I am interested in the kinds of groups of the form $\displaystyle\lim_{\longrightarrow}(\mathbf{Z}^k,M)$ where $M$ is a primitive (some power of $M$ has strictly positive components) $k\times k$ integral matrix acting on $\mathbf{Z}^k$ in the usual way and $\displaystyle\lim_{\longrightarrow}$ is the direct limit (colimit) of abelian groups. In the literature these are sometimes referred to as stationary dimension groups.
Such groups will have rank bounded by $k$ and appear as embedded subgroups of $\mathbf{Q}^k$. I'm aware that if we allow the matrices in our directed system to vary, then the direct limit can in general be of 'pathological type' - that is, the direct limit does not necessarily split, up to isomorphism, as a direct sum of groups of the form $\mathbf{Z}[1/n_i]$ for $n_i\geq 1$. The usual proof that these pathological colimits can appear relies on a cardinality argument; there are an uncountable number of isomorphism classes of direct limits of matrices, but only a countable number of finite rank non-pathological type isomorphism classes of groups.

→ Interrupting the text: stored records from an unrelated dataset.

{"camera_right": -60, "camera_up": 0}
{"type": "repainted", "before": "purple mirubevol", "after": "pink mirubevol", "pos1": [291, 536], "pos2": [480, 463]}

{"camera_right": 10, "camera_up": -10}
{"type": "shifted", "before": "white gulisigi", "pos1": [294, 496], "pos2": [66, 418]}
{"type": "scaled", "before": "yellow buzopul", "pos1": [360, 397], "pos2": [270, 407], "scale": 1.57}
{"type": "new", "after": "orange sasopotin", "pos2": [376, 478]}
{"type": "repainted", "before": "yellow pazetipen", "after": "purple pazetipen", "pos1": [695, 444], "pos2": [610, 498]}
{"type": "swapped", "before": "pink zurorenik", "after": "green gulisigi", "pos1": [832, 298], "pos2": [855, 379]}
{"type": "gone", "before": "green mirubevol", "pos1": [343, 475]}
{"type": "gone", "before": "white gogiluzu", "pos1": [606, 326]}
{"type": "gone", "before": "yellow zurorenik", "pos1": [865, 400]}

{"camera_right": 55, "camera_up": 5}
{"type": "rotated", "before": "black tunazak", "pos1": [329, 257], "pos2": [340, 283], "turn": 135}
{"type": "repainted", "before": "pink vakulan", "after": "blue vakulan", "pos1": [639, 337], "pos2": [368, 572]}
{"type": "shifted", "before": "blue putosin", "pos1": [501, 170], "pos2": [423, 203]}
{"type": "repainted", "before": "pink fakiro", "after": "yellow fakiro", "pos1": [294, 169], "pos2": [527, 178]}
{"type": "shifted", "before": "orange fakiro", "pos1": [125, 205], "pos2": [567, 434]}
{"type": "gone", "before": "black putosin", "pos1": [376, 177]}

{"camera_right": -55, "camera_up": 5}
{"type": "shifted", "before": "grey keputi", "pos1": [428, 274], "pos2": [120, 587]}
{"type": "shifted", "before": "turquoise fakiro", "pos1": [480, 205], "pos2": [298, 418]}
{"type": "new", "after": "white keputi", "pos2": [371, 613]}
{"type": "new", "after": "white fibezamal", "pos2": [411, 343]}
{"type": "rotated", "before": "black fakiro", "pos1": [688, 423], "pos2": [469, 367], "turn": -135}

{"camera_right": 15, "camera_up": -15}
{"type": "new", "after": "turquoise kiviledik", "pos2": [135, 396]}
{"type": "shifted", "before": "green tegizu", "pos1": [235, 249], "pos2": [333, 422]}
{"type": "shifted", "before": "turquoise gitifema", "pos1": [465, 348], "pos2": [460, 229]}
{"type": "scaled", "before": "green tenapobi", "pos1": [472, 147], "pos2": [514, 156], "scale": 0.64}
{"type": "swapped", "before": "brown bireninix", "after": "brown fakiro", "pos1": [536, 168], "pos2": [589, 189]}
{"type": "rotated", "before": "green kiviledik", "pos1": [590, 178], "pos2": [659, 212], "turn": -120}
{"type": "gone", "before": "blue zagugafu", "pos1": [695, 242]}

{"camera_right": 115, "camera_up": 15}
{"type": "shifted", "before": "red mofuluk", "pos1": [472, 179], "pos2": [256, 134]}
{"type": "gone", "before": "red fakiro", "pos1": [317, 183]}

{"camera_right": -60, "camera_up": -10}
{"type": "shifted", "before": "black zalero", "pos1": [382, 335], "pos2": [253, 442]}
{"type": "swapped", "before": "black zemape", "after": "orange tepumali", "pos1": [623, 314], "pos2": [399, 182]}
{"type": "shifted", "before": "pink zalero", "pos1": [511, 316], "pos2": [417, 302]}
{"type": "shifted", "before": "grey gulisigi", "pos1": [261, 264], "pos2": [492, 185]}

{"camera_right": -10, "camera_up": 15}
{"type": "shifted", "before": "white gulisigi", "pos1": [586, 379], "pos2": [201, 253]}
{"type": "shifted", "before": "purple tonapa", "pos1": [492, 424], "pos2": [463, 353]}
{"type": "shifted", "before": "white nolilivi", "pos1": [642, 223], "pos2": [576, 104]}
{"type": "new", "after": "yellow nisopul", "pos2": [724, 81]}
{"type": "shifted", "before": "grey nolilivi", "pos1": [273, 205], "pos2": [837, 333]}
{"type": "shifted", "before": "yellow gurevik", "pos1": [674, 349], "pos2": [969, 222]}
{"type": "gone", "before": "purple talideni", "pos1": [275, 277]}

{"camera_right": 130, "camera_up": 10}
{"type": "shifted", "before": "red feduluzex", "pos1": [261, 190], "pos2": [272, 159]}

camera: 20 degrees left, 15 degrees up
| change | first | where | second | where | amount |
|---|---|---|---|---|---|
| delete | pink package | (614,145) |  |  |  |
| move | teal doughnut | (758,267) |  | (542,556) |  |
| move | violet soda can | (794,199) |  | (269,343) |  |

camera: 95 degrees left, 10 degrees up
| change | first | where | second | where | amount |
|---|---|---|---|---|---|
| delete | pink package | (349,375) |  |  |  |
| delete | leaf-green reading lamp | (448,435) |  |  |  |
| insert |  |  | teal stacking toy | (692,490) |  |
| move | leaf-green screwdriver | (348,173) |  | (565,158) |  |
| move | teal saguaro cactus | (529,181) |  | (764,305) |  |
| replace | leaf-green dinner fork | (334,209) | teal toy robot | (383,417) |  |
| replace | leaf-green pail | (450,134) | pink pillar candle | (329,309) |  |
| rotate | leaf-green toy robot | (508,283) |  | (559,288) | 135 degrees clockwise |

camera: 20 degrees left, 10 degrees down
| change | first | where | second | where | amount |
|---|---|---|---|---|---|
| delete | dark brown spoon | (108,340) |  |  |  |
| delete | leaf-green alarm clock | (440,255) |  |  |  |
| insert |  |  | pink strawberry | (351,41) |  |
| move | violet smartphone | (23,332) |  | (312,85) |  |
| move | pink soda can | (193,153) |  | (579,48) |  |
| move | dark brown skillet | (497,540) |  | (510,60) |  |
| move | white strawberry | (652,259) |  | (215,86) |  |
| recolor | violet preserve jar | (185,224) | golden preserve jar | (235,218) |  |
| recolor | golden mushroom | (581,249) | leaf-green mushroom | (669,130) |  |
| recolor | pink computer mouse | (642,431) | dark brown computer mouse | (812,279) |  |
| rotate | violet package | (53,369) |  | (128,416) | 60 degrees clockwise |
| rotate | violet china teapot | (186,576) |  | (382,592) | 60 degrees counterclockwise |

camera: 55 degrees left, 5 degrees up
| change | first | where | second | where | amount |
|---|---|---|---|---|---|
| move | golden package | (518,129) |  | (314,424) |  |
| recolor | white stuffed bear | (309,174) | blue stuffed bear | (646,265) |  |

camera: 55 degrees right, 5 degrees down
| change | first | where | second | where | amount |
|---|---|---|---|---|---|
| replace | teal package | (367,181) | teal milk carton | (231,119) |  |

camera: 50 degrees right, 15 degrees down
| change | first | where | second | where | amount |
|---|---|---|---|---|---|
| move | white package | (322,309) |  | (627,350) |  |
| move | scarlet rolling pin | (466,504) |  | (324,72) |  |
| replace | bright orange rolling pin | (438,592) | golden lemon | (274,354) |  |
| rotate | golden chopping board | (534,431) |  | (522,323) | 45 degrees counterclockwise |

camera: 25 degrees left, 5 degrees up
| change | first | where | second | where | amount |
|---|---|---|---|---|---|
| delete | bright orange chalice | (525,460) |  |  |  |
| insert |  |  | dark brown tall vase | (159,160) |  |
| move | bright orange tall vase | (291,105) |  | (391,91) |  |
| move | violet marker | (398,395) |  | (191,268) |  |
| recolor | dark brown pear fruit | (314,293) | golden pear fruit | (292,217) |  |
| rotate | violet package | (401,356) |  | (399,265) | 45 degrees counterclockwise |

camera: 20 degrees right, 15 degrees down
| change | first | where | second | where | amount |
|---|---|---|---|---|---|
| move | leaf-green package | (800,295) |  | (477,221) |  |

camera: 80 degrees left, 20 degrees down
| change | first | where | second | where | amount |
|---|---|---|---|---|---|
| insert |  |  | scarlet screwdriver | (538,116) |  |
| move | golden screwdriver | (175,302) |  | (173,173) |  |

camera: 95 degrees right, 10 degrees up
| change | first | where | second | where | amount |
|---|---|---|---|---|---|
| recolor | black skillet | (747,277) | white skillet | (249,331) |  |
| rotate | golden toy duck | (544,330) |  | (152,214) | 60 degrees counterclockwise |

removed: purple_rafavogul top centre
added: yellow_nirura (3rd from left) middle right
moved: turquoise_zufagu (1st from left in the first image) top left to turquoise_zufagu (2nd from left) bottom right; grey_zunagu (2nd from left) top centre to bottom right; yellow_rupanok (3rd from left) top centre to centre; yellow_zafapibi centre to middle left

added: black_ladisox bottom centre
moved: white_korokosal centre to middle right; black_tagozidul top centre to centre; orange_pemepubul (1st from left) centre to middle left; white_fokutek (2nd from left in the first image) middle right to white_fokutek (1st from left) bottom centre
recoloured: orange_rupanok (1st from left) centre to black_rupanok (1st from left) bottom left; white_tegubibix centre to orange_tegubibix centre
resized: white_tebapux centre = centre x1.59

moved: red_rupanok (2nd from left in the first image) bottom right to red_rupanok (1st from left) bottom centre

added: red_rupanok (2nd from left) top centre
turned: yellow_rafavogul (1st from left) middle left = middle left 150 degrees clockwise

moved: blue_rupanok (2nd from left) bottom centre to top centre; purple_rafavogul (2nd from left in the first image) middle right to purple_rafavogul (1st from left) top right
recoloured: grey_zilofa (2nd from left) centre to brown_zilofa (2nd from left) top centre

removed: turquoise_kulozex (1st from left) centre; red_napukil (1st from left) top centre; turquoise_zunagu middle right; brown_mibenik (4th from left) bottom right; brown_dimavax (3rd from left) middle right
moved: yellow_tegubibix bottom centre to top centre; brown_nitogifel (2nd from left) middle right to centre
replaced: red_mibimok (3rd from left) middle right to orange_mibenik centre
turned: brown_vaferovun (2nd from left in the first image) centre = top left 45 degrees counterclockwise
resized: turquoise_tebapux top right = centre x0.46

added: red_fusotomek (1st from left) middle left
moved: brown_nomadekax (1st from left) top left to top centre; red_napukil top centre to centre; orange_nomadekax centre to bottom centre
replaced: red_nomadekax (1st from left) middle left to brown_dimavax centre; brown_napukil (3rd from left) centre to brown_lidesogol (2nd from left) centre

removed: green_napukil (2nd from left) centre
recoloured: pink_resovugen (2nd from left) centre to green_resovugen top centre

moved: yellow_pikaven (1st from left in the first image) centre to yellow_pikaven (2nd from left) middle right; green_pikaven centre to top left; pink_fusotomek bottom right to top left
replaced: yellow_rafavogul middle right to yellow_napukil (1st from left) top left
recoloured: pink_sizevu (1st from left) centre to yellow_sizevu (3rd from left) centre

My question is does the stationary case, where $M$ is a fixed matrix and cannot vary, allow for direct limits of pathological type? A counting argument won't work in this setting because we now only have a countable number of stationary direct limits, and this appears to lend support for the conjecture that such pathological direct limits cannot arise.
I'm not an algebraist and so wading through the mountains of literature surrounding the theory of dimension groups is proving difficult. I would appreciate any insight/references.